* [PROBLEM DESCRIPTION] Below are the entries to work from; restate word for word the portion that opens with the line containing "仙台店のメインステージ。" and closes with the line containing "元の方まで、幅広い層のお客様が安定して", keeping both.

(Collected data)
┌──
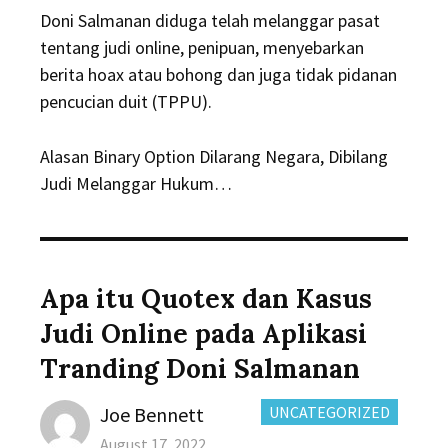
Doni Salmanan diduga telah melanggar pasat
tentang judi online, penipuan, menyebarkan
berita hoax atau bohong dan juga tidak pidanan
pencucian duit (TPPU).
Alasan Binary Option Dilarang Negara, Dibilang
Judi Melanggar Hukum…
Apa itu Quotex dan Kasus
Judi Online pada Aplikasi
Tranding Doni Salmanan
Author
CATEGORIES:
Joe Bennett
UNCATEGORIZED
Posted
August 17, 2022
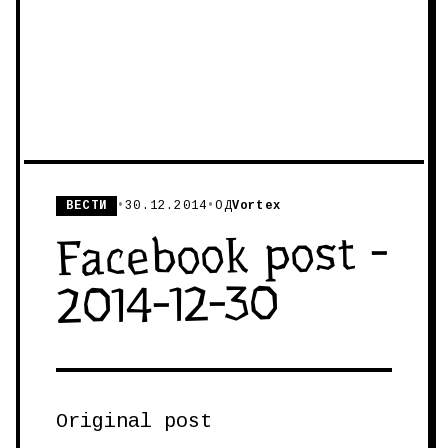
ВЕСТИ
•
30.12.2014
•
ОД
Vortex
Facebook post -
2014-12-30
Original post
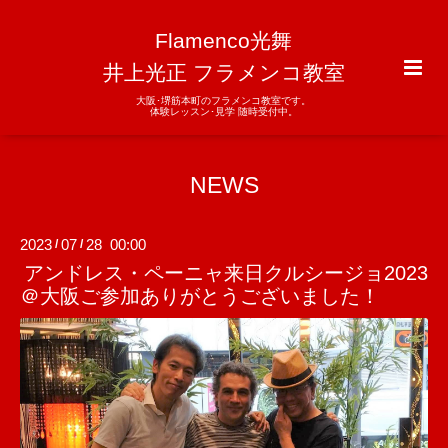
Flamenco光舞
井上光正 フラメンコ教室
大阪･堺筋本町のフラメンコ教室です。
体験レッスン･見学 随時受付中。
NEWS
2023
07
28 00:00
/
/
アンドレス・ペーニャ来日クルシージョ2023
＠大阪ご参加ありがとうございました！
└──
┌──
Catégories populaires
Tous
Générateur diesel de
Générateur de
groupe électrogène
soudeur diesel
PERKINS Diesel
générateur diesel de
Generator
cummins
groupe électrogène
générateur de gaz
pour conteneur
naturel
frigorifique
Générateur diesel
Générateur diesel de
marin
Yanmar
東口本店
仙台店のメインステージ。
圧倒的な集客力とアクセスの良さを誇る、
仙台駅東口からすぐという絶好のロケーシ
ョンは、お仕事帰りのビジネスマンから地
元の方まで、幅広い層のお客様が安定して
└──
* [SOLVED EXERCISE]
仙台店のメインステージ。
圧倒的な集客力とアクセスの良さを誇る、
仙台駅東口からすぐという絶好のロケーシ
ョンは、お仕事帰りのビジネスマンから地
元の方まで、幅広い層のお客様が安定して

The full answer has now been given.